While paying taxes is inevitable, multifamily syndication investors can take advantage of depreciation, cost segregation analysis, and various deductions in order to minimize the impact of taxation on their return, and use cash out refinancing and 1031 exchanges to grow their profits tax free over time.


Paying taxes is certainly something we all feel like crying about from time to time. After all, a large chunk of our earnings is earmarked for tax obligations, whether we like it or not. For example, the capital gains tax on proceeds from the sale of a property can run as high as 20%.

Savvy investors, however, have been able to considerably reduce their tax bills by simply taking advantage of the tax breaks provided by the Internal Revenue Code.

Let’s look at the tax benefits available to multifamily investors below.

  • Property Depreciation: The useful life of residential properties is considered to be 27.5 years, and the IRS allows owners to claim an annual depreciation expense equal to the value of the property, divided by 27.5.
  • Cost Segregation Analysis: A complete inspection of the investment property can be conducted by an engineering firm in order to separate the various building components into depreciation schedules of 5, 7 or 15 years - which can maximize depreciation deductions.
  • Bonus Depreciation: Since 2001, bonus depreciation has allowed business property owners to deduct a percentage of the acquisition costs of qualified assets.
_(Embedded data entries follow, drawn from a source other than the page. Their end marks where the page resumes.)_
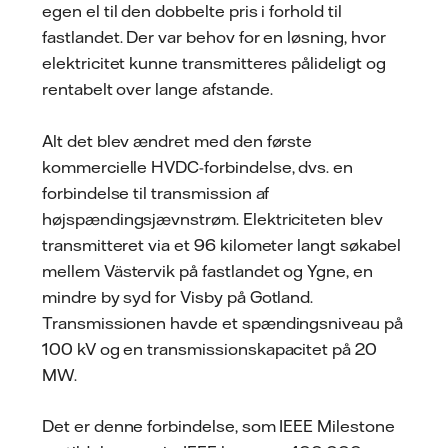
egen el til den dobbelte pris i forhold til
fastlandet. Der var behov for en løsning, hvor
elektricitet kunne transmitteres pålideligt og
rentabelt over lange afstande.
Alt det blev ændret med den første
kommercielle HVDC-forbindelse, dvs. en
forbindelse til transmission af
højspændingsjævnstrøm. Elektriciteten blev
transmitteret via et 96 kilometer langt søkabel
mellem Västervik på fastlandet og Ygne, en
mindre by syd for Visby på Gotland.
Transmissionen havde et spændingsniveau på
100 kV og en transmissionskapacitet på 20
MW.
Det er denne forbindelse, som IEEE Milestone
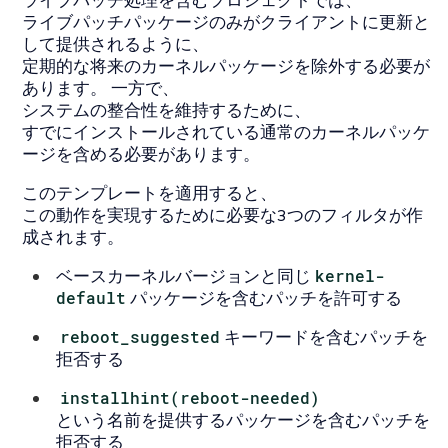
ライブパッチパッケージのみがクライアントに更新と
して提供されるように、
定期的な将来のカーネルパッケージを除外する必要が
あります。 一方で、
システムの整合性を維持するために、
すでにインストールされている通常のカーネルパッケ
ージを含める必要があります。
このテンプレートを適用すると、
この動作を実現するために必要な3つのフィルタが作
成されます。
ベースカーネルバージョンと同じ
kernel-
default
パッケージを含むパッチを許可する
reboot_suggested
キーワードを含むパッチを
拒否する
installhint(reboot-needed)
という名前を提供するパッケージを含むパッチを
拒否する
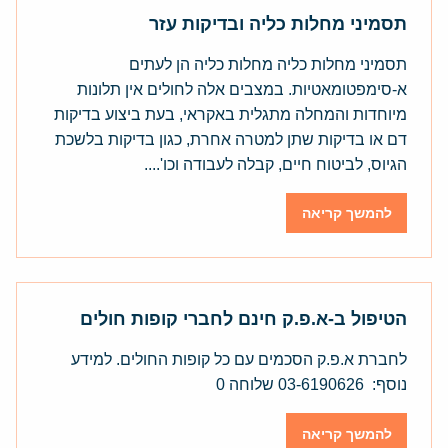
תסמיני מחלות כליה ובדיקות עזר
תסמיני מחלות כליה מחלות כליה הן לעתים
א-סימפטומאטיות. במצבים אלה לחולים אין תלונות
מיוחדות והמחלה מתגלית באקראי, בעת ביצוע בדיקות
דם או בדיקות שתן למטרה אחרת, כגון בדיקות בלשכת
הגיוס, לביטוח חיים, קבלה לעבודה וכו'....
להמשך קריאה
הטיפול ב-א.פ.ק חינם לחברי קופות חולים
לחברת א.פ.ק הסכמים עם כל קופות החולים. למידע
נוסף: 03-6190626 שלוחה 0
להמשך קריאה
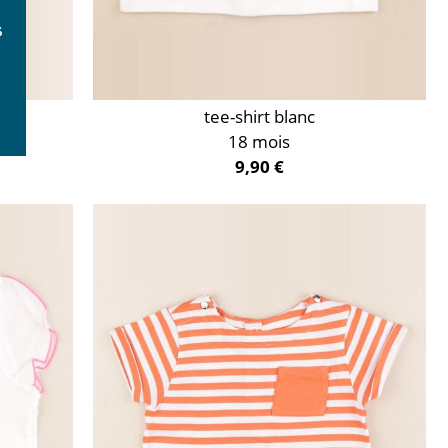
tee-shirt blanc
18 mois
9,90 €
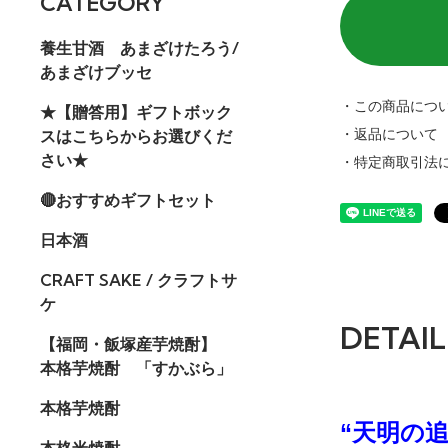
CATEGORY
養生甘酒 あまざけたろう/
あまざけブッセ
・この商品につ
★【贈答用】ギフトボック
スはこちらからお選びくだ
・返品について
さい★
・特定商取引法
🔴おすすめギフトセット
日本酒
CRAFT SAKE / クラフトサ
ケ
DETAIL
【福岡・飯塚産芋焼酎】
本格芋焼酎 「すかぶら」
本格芋焼酎
“天明の
本格米焼酎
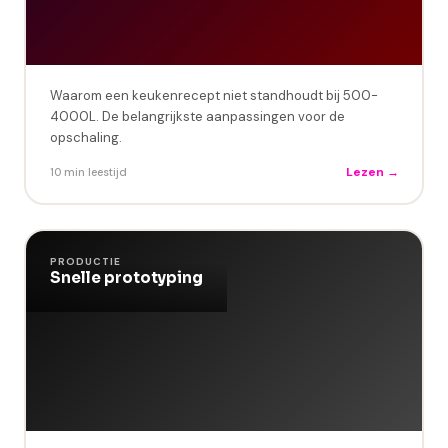
Waarom een keukenrecept niet standhoudt bij 500-
4000L. De belangrijkste aanpassingen voor de
opschaling.
Lezen →
10 min leestijd
PRODUCTIE
Snelle prototyping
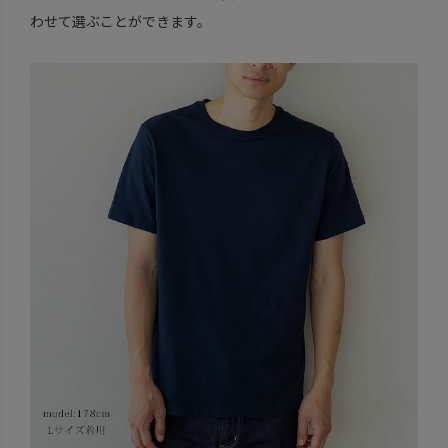
わせて選ぶことができます。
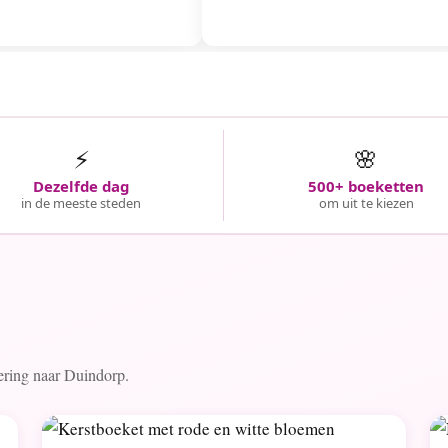
⚡
🌸
Dezelfde dag
500+ boeketten
in de meeste steden
om uit te kiezen
vering naar Duindorp.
The bonus depreciation percentage was increased to 100% with the Tax Cuts and Jobs Act for qualified properties purchased after September 27, 2017.
  • Operating Expenses: Multifamily owners can write off operating expenses like any other business such as mortgage interest, property insurance and taxes, management fees, maintenance costs, and utilities. These deductions significantly reduce the total taxable income generated by the property.
  • Cash Out Refinance: Refinancing a property that has increased in value could allow owners to extract a significant amount of cash tax-free. This money is tax-free because it is not considered income. It is simply the proceeds of a loan.
  • 1031 Exchanges: According to Section 1031 of the Internal Revenue Code, a property owner is allowed to use the proceeds of an asset sale to purchase a “like kind” asset, while postponing the payment of capital gains taxes. There is no limit to the number of times you can swap properties under this law.

Using these tax breaks can help you maximize the total rate of return on your investment, and allow you to continue growing your profits tax-free. You should consult with your CPA for further information on the applicable tax laws.